_LISTING:_
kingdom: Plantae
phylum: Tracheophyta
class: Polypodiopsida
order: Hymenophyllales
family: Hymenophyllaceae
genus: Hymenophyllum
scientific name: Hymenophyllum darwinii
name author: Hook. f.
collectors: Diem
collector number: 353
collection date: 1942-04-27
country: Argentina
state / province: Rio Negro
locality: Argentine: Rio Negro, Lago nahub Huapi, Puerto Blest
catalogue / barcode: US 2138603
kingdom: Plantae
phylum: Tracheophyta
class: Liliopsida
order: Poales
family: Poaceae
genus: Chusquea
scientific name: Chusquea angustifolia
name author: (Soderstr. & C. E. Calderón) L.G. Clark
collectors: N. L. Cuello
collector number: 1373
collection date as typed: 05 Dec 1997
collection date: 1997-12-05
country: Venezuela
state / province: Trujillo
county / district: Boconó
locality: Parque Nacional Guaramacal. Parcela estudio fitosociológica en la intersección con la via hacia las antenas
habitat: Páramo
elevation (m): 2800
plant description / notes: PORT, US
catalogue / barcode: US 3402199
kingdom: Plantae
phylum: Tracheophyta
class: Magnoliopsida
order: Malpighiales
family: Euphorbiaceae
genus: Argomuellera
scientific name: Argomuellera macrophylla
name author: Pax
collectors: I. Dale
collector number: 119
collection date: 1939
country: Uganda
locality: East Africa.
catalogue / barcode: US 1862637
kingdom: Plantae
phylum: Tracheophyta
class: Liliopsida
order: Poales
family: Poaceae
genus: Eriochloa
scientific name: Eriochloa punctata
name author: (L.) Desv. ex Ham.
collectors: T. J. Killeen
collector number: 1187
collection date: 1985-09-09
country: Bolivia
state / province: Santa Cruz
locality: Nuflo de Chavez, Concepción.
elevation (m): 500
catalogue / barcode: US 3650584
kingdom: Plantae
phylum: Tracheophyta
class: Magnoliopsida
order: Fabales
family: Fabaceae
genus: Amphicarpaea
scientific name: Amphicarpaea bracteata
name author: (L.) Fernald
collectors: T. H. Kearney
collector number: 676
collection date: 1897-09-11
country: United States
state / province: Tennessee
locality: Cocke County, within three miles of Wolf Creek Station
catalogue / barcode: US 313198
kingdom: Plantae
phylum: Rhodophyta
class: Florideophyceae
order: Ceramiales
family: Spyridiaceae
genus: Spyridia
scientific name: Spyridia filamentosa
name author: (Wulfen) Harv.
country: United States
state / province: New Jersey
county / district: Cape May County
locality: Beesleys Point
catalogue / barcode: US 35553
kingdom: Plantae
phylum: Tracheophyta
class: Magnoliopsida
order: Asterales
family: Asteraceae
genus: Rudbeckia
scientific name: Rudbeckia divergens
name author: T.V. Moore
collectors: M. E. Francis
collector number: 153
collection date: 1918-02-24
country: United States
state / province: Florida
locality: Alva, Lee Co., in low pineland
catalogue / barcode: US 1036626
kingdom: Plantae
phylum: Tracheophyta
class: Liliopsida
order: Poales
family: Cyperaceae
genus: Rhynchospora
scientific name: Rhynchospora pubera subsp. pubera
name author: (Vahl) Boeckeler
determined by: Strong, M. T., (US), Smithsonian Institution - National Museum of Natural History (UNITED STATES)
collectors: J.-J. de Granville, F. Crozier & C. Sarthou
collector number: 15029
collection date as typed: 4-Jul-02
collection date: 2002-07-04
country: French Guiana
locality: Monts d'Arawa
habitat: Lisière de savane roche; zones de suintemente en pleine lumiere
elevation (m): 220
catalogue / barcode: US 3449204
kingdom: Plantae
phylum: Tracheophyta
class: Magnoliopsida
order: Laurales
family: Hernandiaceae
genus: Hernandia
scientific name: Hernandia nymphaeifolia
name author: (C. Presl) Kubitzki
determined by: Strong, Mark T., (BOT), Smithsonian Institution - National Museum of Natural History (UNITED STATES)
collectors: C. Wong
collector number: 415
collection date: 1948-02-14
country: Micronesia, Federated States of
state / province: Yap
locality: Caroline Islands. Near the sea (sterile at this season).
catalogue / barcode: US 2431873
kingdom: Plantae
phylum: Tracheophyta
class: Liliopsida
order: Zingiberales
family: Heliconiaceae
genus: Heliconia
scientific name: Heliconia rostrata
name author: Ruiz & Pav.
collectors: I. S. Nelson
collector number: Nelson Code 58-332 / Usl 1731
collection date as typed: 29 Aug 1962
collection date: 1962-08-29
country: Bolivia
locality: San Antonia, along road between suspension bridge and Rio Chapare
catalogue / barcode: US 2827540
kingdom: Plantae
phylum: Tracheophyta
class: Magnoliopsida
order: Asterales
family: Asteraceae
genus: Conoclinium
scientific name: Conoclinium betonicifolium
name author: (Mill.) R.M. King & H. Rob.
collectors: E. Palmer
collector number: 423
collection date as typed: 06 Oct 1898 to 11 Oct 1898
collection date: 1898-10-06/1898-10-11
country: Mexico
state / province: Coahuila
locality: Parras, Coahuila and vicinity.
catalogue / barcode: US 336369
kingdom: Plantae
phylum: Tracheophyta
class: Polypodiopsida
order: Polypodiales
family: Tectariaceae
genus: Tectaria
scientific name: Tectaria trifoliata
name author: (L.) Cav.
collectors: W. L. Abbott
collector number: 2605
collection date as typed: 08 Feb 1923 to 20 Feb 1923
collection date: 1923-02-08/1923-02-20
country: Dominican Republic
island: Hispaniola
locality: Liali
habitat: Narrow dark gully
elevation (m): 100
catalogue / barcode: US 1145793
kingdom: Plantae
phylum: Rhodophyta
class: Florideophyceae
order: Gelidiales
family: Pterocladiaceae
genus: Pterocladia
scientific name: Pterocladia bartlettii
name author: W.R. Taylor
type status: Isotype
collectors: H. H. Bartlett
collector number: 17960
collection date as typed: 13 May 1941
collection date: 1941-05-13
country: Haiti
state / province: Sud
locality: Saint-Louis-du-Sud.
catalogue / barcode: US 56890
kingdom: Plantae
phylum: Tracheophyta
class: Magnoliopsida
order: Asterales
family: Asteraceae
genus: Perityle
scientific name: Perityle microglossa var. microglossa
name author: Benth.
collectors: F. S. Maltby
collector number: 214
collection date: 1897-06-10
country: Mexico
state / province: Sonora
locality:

_WRITTEN REQUEST:_ Write out every line of the records above again, word for word and in the same order.

_RESULT FOR THIS EXERCISE:_
kingdom: Plantae
phylum: Tracheophyta
class: Polypodiopsida
order: Hymenophyllales
family: Hymenophyllaceae
genus: Hymenophyllum
scientific name: Hymenophyllum darwinii
name author: Hook. f.
collectors: Diem
collector number: 353
collection date: 1942-04-27
country: Argentina
state / province: Rio Negro
locality: Argentine: Rio Negro, Lago nahub Huapi, Puerto Blest
catalogue / barcode: US 2138603
kingdom: Plantae
phylum: Tracheophyta
class: Liliopsida
order: Poales
family: Poaceae
genus: Chusquea
scientific name: Chusquea angustifolia
name author: (Soderstr. & C. E. Calderón) L.G. Clark
collectors: N. L. Cuello
collector number: 1373
collection date as typed: 05 Dec 1997
collection date: 1997-12-05
country: Venezuela
state / province: Trujillo
county / district: Boconó
locality: Parque Nacional Guaramacal. Parcela estudio fitosociológica en la intersección con la via hacia las antenas
habitat: Páramo
elevation (m): 2800
plant description / notes: PORT, US
catalogue / barcode: US 3402199
kingdom: Plantae
phylum: Tracheophyta
class: Magnoliopsida
order: Malpighiales
family: Euphorbiaceae
genus: Argomuellera
scientific name: Argomuellera macrophylla
name author: Pax
collectors: I. Dale
collector number: 119
collection date: 1939
country: Uganda
locality: East Africa.
catalogue / barcode: US 1862637
kingdom: Plantae
phylum: Tracheophyta
class: Liliopsida
order: Poales
family: Poaceae
genus: Eriochloa
scientific name: Eriochloa punctata
name author: (L.) Desv. ex Ham.
collectors: T. J. Killeen
collector number: 1187
collection date: 1985-09-09
country: Bolivia
state / province: Santa Cruz
locality: Nuflo de Chavez, Concepción.
elevation (m): 500
catalogue / barcode: US 3650584
kingdom: Plantae
phylum: Tracheophyta
class: Magnoliopsida
order: Fabales
family: Fabaceae
genus: Amphicarpaea
scientific name: Amphicarpaea bracteata
name author: (L.) Fernald
collectors: T. H. Kearney
collector number: 676
collection date: 1897-09-11
country: United States
state / province: Tennessee
locality: Cocke County, within three miles of Wolf Creek Station
catalogue / barcode: US 313198
kingdom: Plantae
phylum: Rhodophyta
class: Florideophyceae
order: Ceramiales
family: Spyridiaceae
genus: Spyridia
scientific name: Spyridia filamentosa
name author: (Wulfen) Harv.
country: United States
state / province: New Jersey
county / district: Cape May County
locality: Beesleys Point
catalogue / barcode: US 35553
kingdom: Plantae
phylum: Tracheophyta
class: Magnoliopsida
order: Asterales
family: Asteraceae
genus: Rudbeckia
scientific name: Rudbeckia divergens
name author: T.V. Moore
collectors: M. E. Francis
collector number: 153
collection date: 1918-02-24
country: United States
state / province: Florida
locality: Alva, Lee Co., in low pineland
catalogue / barcode: US 1036626
kingdom: Plantae
phylum: Tracheophyta
class: Liliopsida
order: Poales
family: Cyperaceae
genus: Rhynchospora
scientific name: Rhynchospora pubera subsp. pubera
name author: (Vahl) Boeckeler
determined by: Strong, M. T., (US), Smithsonian Institution - National Museum of Natural History (UNITED STATES)
collectors: J.-J. de Granville, F. Crozier & C. Sarthou
collector number: 15029
collection date as typed: 4-Jul-02
collection date: 2002-07-04
country: French Guiana
locality: Monts d'Arawa
habitat: Lisière de savane roche; zones de suintemente en pleine lumiere
elevation (m): 220
catalogue / barcode: US 3449204
kingdom: Plantae
phylum: Tracheophyta
class: Magnoliopsida
order: Laurales
family: Hernandiaceae
genus: Hernandia
scientific name: Hernandia nymphaeifolia
name author: (C. Presl) Kubitzki
determined by: Strong, Mark T., (BOT), Smithsonian Institution - National Museum of Natural History (UNITED STATES)
collectors: C. Wong
collector number: 415
collection date: 1948-02-14
country: Micronesia, Federated States of
state / province: Yap
locality: Caroline Islands. Near the sea (sterile at this season).
catalogue / barcode: US 2431873
kingdom: Plantae
phylum: Tracheophyta
class: Liliopsida
order: Zingiberales
family: Heliconiaceae
genus: Heliconia
scientific name: Heliconia rostrata
name author: Ruiz & Pav.
collectors: I. S. Nelson
collector number: Nelson Code 58-332 / Usl 1731
collection date as typed: 29 Aug 1962
collection date: 1962-08-29
country: Bolivia
locality: San Antonia, along road between suspension bridge and Rio Chapare
catalogue / barcode: US 2827540
kingdom: Plantae
phylum: Tracheophyta
class: Magnoliopsida
order: Asterales
family: Asteraceae
genus: Conoclinium
scientific name: Conoclinium betonicifolium
name author: (Mill.) R.M. King & H. Rob.
collectors: E. Palmer
collector number: 423
collection date as typed: 06 Oct 1898 to 11 Oct 1898
collection date: 1898-10-06/1898-10-11
country: Mexico
state / province: Coahuila
locality: Parras, Coahuila and vicinity.
catalogue / barcode: US 336369
kingdom: Plantae
phylum: Tracheophyta
class: Polypodiopsida
order: Polypodiales
family: Tectariaceae
genus: Tectaria
scientific name: Tectaria trifoliata
name author: (L.) Cav.
collectors: W. L. Abbott
collector number: 2605
collection date as typed: 08 Feb 1923 to 20 Feb 1923
collection date: 1923-02-08/1923-02-20
country: Dominican Republic
island: Hispaniola
locality: Liali
habitat: Narrow dark gully
elevation (m): 100
catalogue / barcode: US 1145793
kingdom: Plantae
phylum: Rhodophyta
class: Florideophyceae
order: Gelidiales
family: Pterocladiaceae
genus: Pterocladia
scientific name: Pterocladia bartlettii
name author: W.R. Taylor
type status: Isotype
collectors: H. H. Bartlett
collector number: 17960
collection date as typed: 13 May 1941
collection date: 1941-05-13
country: Haiti
state / province: Sud
locality: Saint-Louis-du-Sud.
catalogue / barcode: US 56890
kingdom: Plantae
phylum: Tracheophyta
class: Magnoliopsida
order: Asterales
family: Asteraceae
genus: Perityle
scientific name: Perityle microglossa var. microglossa
name author: Benth.
collectors: F. S. Maltby
collector number: 214
collection date: 1897-06-10
country: Mexico
state / province: Sonora
locality:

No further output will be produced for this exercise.